Salesforce Service Cloud ist eine Kundendienst- und Helpdesk-Software, die es ermöglicht, über unterschiedliche Kanäle wie E-Mail, soziale Medien und Telefon mit Kund*innen in Kontakt zu treten. Kundendaten und -interaktionen werden so organisiert, dass verschiedene Teams wie Sales, Marketing und Kundensupport eine zentrale, einheitliche Übersicht erhalten.KI-gesteuerte Chatbots verbessern die von Salesforce angebotenen Self-Service-Funktionen und helfen dabei, Kundeninformationen zu qualifizieren, um die Bearbeitungszeit zu reduzieren.

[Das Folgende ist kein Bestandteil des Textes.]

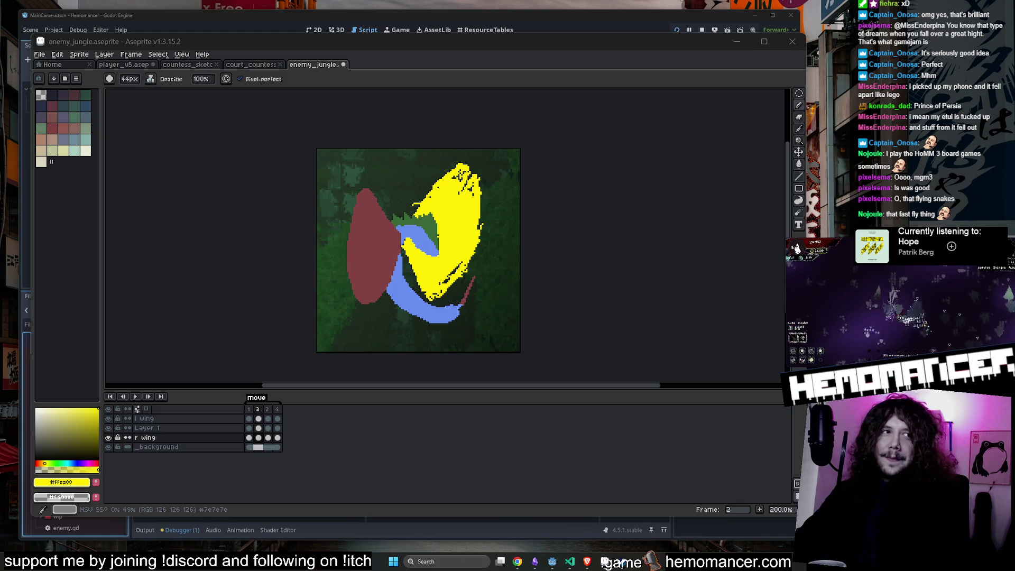
mouse_move(0, 294)
mouse_down()
mouse_move(64, 295)
mouse_move(491, 126)
mouse_move(760, 110)
mouse_move(716, 101)
mouse_up()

Kritische Fälle werden von den Chatbots identifiziert und an die richtigen Ansprechpartner weitergeleitet. Außerdem lassen sich Makros erstellen, um sich wiederholende Aufgaben zu automatisieren.

Vorteile

  • Anwender*innen schätzen die Berichts-, Anpassungs- und Integrationsfunktionen.
  • Auch die zentrale Konsole zum Verwalten von Projektdetails, Vertrieb und Verkaufschancen-Pipeline wird gelobt.

 Nachteile

  • Einige Rezensent*innen empfinden die Preise als eher hoch.
  • Außerdem könnte einigen zufolge der Kundensupport und technische Support von Salesforce verbessert werden, damit Ausfallzeiten und Systemfehler schneller behoben werden.

    Was kostet Salesforce Service Cloud?

    Salesforce Service Cloud ist in vier Versionen erhältlich: Salesforce Essentials, Lightning Professional, Lightning Enterprise und Lightning Unlimited. Die günstigste Version Salesforce Essentials kostet 25 € pro Nutzer*in und Monat für bis zu 10 Personen.

    salesforce screenshot

Dashboard-Funktion in Salesforce Service Cloud (Quelle)

 

4. TeamSupport: B2B-Kundensupport und Helpdesk-Software

team support logo
Empfehlungswahrscheinlichkeit: 8,6/10
Funktionsbewertung: 4,3/5
Reviews: 714+

Die B2B-Kundenservice- und Helpdesk-Software TeamSupport bietet Funktionen zur Ticketverwaltung, Zusammenarbeit, Berichterstellung und Analyse. Das Tool ermöglicht es, auf unterschiedlichen Kanälen mit Kund*innen zu kommunizieren (Chat, E-Mail, Telefon, Social Media), Kundeninformationen im Blick zu behalten sowie Tickets zu erstellen und zu organisieren.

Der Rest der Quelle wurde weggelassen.